In Warney v. Monroe County,
587 F.3d 113(2d Cir. 2009), an assistant
district attorney (“ADA”) took the initiative post-trial to obtain DNA results that
cleared the defendant, and later was sued by the defendant for failing to disclose
the results to defendant’s counsel for three months,
id.at 118–20. We held that
the ADA was immune from suit because correcting a bad conviction is integral to
a prosecutor’s role as an advocate.
Id.at 122–24. We reasoned: “[t]he DNA
testing obviously would have bearing on the advocacy work of deciding whether
to oppose Warney’s [post-trial] initiatives” because “[a] prosecutor has an
affirmative obligation, before filing an opposition, to ensure that the petition
should in fact be opposed.”
Id. at 124.
On this present appeal, the majority has rigorously applied principles of
finality and deference. But those principles and constraints in no way bind a
22 prosecutor. A prosecutor who continues to enjoy a misbegotten victory is as
much a menace as one who contrives it.

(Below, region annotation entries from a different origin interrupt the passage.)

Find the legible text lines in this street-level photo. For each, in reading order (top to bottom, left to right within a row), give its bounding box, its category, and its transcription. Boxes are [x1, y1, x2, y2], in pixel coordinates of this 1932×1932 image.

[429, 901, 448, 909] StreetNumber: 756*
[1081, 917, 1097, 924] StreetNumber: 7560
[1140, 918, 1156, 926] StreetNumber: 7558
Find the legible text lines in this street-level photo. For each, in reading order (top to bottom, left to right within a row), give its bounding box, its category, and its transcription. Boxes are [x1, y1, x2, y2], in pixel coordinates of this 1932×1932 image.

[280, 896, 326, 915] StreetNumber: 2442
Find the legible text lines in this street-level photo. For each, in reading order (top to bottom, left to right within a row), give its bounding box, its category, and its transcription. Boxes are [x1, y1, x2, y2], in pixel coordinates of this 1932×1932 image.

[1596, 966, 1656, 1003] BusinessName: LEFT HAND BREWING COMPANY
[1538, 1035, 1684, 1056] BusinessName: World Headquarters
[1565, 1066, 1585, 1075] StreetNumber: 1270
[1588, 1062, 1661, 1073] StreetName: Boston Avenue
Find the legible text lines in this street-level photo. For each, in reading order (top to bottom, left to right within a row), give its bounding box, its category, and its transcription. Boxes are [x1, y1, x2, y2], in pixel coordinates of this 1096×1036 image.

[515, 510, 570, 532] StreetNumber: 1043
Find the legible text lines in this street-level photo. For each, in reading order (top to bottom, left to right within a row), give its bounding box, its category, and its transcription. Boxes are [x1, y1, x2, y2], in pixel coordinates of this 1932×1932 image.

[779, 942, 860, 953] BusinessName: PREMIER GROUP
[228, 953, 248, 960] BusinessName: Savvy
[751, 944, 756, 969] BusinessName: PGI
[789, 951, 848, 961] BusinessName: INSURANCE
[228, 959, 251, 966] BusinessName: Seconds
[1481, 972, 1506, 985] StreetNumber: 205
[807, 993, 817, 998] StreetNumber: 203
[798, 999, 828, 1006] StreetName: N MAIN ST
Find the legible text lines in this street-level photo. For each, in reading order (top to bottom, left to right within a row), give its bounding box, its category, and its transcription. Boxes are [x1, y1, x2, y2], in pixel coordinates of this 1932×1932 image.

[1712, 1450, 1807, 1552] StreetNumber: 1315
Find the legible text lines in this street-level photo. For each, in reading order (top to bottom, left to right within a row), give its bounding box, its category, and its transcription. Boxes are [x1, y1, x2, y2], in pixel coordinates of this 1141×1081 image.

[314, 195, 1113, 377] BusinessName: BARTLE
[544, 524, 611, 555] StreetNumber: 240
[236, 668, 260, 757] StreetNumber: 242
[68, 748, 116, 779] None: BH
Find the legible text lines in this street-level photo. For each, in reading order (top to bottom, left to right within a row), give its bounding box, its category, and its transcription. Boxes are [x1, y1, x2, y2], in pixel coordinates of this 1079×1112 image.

Here, the Attorney General knows from
successive appellate opinions that McCray, who is still in prison, was wholly
denied the right to defend himself. Yet the Attorney General labors hard to
maintain the advantage. The result here is that a person is more than halfway
through a 22-year prison sentence, without a trial that anyone can now deem fair,
and he is still without the opportunity to see the documents that could have
acquitted him. I don’t know what happened in that abandoned house; but it is
clear what is happening here. This is a sinister abuse. The last-ditch defense of
such a conviction by the Attorney General is disreputable. Were I a lawyer for
the State, I would not have been able to sign the brief it filed on this appeal.